Nothing has better demonstrated the schism between Walt and Skyler than their knife fight last night. (Listen, if you haven't seen it yet, I warned you of spoilers!)
While Skyler was the one who initially pulled the knife, it was pretty clearly out of self preservation. She learns from Marie that moments before Hank had Walt in custody. And then Walt appears at their home in a strange truck demanding they all pack their things and leave NOW? She gets it out of him that Hank is dead so she knows that shit had hit the fan. She needs her kids to be safe, so if anyone has to leave, she's going to fight for it to be Walt and Walt alone. During their tussle with the knife, Walt is again the aggressor--so much so that Jr., who had literally just learned everything for the first time, can plainly see that his dad is a clear and present danger, so he jumps in to help his mom and calls the police on Walt, specifically.

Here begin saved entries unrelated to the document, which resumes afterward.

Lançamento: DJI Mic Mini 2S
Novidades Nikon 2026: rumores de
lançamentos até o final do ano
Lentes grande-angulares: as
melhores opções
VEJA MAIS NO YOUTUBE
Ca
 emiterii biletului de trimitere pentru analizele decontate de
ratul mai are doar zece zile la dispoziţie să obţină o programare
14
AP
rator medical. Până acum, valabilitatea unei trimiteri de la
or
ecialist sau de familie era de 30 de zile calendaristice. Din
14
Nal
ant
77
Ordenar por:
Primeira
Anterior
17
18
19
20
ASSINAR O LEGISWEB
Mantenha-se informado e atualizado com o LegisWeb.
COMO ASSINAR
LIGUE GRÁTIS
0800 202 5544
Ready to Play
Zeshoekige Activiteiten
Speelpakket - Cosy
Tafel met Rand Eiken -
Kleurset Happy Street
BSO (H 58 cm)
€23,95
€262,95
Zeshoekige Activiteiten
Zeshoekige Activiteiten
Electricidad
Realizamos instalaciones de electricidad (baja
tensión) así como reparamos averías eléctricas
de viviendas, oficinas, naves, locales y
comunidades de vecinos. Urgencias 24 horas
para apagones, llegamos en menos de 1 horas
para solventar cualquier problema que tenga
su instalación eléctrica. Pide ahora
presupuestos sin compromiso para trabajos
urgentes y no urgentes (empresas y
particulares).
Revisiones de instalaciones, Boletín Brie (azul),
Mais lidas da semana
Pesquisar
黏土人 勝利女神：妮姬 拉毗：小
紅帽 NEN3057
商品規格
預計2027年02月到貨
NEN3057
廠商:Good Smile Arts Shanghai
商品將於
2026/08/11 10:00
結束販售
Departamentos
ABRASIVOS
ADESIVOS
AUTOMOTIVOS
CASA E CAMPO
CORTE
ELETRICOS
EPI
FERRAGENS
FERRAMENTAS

Moments after this happened, I saw this great tweet:
Hey, #TeamWalt? You own this. No rushing off the bandwagon now. #BreakingBad
— Brian Stuart (@red3blog) September 16, 2013
During the Talking Bad, after the episode, Dean Norris (Hank) made a similar comment about if the Team Walt people still think he's a hero now. It got me thinking in more detail about this whole fucked up Team Walt thing. I was not surprised by anything that Walt did in this episode. (On the edge of my seat and heart racing? Yes. Surprised? No.) He is an angry, selfish person who has been increasingly violent and controlling. He might be using the "I'm doing it for my family" card as a justification to himself, but it is now astonishingly obvious that this is 100% about him. He wasn't just fighting with Skyler to take the knife from her. He was in a rage and was turning it back on her.
He can't claim it's for Skyler and Walt Jr. when he nearly just stabbed them.
Listen, I love Breaking Bad and I love that Vince Gilligan has created a show where he "explore[s] a world where actions do have consequences." What I don't love--and what scares me--is that people either didn't pick up on the fact that we're not supposed to be rooting for Walt anymore or they know and choose to root for him anyway. We having been watching his devolution. Like Gilligan said in that linked interview, "I like the idea that if you're really a rotten human being, you don't prosper for it. Not in the end. Day by day, you might, but there's some sort of comeuppance, some kind of karma, whatever you want to call it."
I do too. I gleefully await for Walt to get his.